Set down, please, the line that contains "20: (213, 49)" and every line that follows it to the end of the records, exactly; do not include pictures.

━━━━━━━━━━

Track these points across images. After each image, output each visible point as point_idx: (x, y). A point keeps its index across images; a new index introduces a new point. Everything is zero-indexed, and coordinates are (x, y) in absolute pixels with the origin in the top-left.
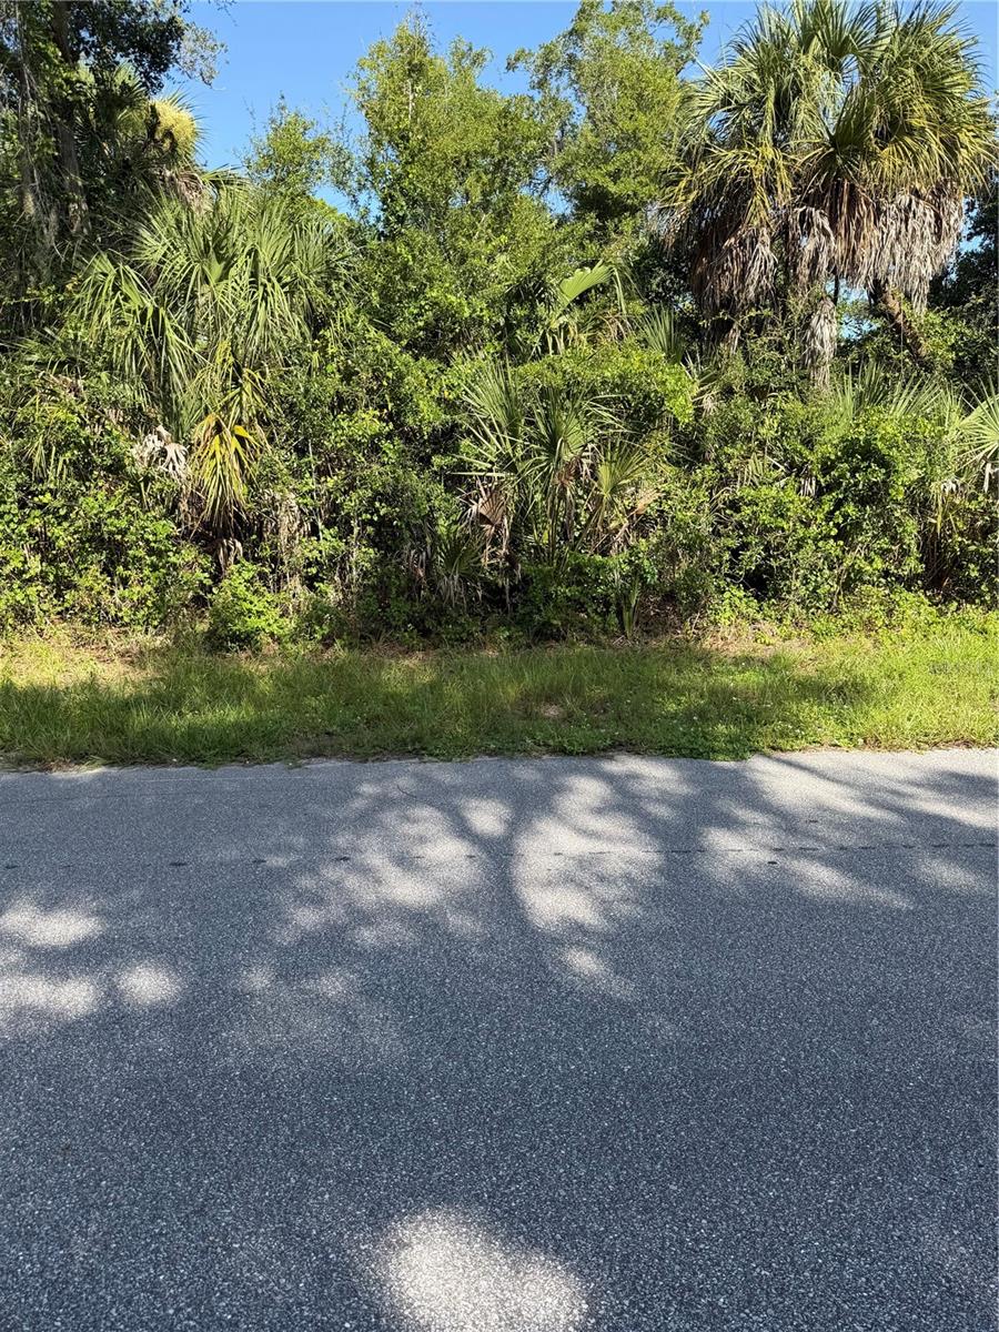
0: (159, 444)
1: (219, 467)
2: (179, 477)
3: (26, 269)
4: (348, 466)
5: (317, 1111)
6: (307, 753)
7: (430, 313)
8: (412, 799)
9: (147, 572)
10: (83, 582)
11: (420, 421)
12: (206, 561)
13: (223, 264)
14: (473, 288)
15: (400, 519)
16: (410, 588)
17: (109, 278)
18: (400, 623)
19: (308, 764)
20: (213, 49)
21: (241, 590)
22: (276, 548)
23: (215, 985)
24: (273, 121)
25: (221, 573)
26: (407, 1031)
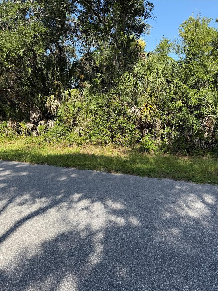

━━━━━━━━━━

§ **ANSWER SECTION**:
20: (213, 49)
21: (241, 590)
22: (276, 548)
23: (215, 985)
24: (273, 121)
25: (221, 573)
26: (407, 1031)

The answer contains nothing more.